Yapılacak İş: Aşağıdaki satırlardan "horas" dizesini içerenlerin sayısını verin ve büyük-küçük harf ayrımını gözetin. Yanıtta sayıdan başka bir şey yazmayın.

___ Verilen Malzeme

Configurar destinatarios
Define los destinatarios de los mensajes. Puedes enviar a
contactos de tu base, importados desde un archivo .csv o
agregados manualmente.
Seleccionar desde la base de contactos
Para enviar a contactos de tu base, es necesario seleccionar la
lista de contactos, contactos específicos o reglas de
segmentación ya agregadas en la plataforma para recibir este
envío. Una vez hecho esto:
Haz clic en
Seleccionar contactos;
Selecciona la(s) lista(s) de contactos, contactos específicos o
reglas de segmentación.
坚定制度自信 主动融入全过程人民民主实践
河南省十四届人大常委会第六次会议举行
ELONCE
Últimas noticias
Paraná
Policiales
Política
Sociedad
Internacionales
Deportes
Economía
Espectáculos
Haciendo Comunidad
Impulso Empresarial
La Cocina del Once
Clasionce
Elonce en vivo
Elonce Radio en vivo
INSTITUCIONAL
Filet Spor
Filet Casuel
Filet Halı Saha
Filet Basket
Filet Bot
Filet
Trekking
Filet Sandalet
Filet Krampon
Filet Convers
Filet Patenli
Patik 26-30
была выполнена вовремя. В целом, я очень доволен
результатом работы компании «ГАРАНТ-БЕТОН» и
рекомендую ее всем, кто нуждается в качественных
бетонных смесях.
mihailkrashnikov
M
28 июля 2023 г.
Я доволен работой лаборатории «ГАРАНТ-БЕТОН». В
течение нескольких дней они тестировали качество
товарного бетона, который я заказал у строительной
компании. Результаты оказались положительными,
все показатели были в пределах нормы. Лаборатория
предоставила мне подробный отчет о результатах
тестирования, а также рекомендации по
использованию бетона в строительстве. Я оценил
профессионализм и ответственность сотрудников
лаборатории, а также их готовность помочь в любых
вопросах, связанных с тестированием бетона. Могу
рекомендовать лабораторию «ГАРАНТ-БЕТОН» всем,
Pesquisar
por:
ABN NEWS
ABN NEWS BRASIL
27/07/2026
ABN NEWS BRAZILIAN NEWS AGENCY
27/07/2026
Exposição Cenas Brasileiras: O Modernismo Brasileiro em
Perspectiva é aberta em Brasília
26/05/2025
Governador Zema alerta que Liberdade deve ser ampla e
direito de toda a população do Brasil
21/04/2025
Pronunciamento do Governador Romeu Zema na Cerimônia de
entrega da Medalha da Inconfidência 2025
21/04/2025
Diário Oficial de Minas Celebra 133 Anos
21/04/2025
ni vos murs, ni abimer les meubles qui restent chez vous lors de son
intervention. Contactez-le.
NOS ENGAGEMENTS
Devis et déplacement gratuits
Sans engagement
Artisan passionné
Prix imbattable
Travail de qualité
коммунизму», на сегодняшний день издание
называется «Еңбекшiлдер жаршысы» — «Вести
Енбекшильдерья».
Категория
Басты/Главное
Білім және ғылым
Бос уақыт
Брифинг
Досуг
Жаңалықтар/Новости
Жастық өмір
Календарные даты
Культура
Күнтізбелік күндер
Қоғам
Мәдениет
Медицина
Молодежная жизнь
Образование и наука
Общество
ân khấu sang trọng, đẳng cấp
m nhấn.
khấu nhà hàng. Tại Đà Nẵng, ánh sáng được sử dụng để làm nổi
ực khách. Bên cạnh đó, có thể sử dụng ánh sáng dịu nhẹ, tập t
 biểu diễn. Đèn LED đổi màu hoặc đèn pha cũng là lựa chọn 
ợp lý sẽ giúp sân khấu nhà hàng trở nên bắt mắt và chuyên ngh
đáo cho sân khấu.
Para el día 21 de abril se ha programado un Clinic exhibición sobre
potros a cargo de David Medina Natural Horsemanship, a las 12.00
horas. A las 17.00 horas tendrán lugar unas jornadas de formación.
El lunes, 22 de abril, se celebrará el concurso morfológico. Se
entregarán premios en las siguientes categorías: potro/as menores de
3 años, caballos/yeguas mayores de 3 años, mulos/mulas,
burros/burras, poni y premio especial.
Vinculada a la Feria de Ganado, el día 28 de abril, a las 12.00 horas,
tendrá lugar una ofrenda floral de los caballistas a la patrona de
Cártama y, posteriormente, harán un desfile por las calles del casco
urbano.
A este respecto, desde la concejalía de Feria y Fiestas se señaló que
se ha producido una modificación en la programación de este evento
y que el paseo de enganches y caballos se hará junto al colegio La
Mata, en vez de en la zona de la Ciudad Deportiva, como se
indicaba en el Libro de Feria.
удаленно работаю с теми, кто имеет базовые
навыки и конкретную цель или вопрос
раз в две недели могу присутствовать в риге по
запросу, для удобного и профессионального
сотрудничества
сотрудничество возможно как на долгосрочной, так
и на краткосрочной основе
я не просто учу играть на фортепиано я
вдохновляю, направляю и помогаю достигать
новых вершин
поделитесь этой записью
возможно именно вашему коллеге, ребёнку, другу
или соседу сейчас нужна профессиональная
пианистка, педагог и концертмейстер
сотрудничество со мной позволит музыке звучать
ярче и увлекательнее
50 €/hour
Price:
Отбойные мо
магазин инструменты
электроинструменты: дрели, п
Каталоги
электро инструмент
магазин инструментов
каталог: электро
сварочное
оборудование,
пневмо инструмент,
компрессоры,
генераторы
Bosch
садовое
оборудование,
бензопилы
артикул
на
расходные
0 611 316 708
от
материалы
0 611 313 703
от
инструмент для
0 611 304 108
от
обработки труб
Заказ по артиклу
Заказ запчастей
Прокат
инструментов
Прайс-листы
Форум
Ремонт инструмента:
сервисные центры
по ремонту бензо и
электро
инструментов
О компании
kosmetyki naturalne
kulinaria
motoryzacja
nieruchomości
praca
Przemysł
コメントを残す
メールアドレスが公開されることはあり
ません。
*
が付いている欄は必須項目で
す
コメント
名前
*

______

Çözüm: 2